◆ **SUPPLIED RECORDS**
↓↓↓
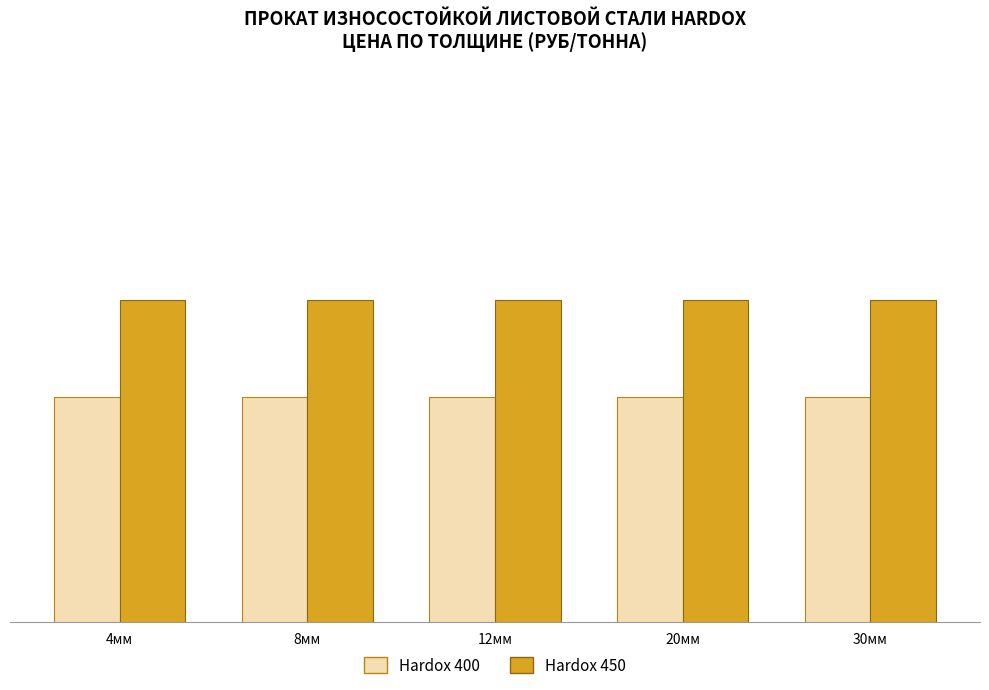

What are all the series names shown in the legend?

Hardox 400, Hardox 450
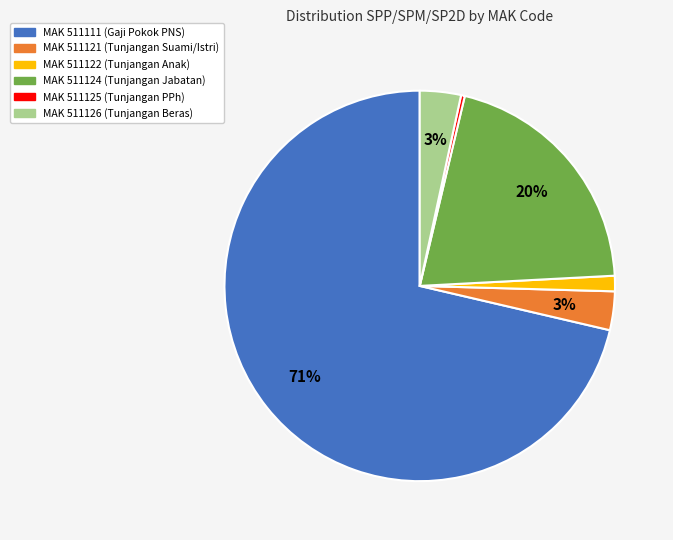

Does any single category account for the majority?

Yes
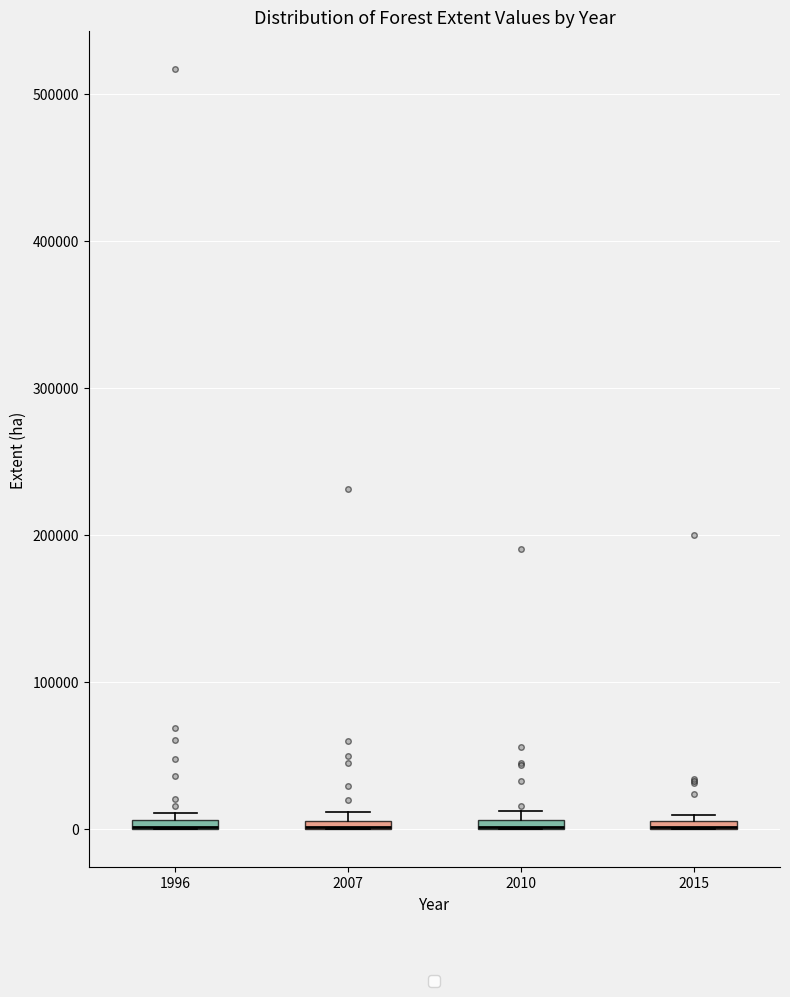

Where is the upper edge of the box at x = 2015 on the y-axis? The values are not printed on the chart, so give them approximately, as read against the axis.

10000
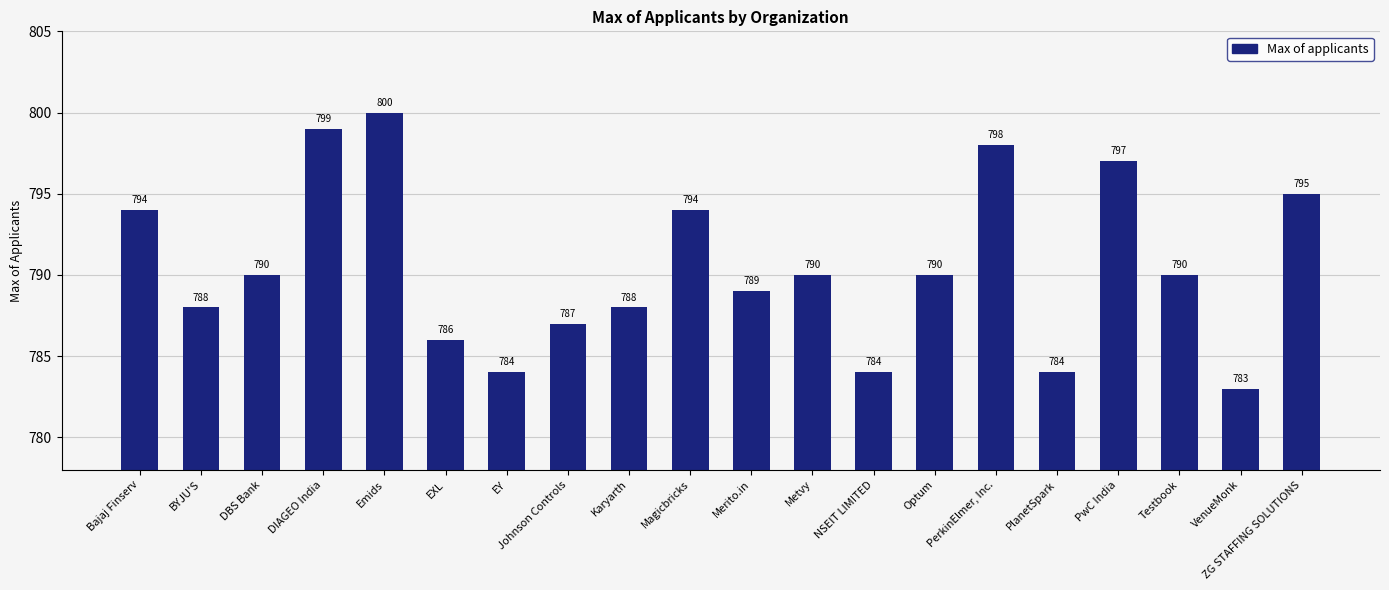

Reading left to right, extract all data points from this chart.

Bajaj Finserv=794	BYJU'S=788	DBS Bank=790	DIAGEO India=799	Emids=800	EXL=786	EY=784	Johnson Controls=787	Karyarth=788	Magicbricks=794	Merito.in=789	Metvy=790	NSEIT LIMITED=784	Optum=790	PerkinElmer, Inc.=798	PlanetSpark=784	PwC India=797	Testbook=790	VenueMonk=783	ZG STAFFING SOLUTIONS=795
↑↑↑
Reproduce all of the lines above character for character, omitting the pictures.

◆ **RESULT BELOW**
What are all the series names shown in the legend?

Hardox 400, Hardox 450

Does any single category account for the majority?

Yes

Where is the upper edge of the box at x = 2015 on the y-axis? The values are not printed on the chart, so give them approximately, as read against the axis.

10000

Reading left to right, extract all data points from this chart.

Bajaj Finserv=794	BYJU'S=788	DBS Bank=790	DIAGEO India=799	Emids=800	EXL=786	EY=784	Johnson Controls=787	Karyarth=788	Magicbricks=794	Merito.in=789	Metvy=790	NSEIT LIMITED=784	Optum=790	PerkinElmer, Inc.=798	PlanetSpark=784	PwC India=797	Testbook=790	VenueMonk=783	ZG STAFFING SOLUTIONS=795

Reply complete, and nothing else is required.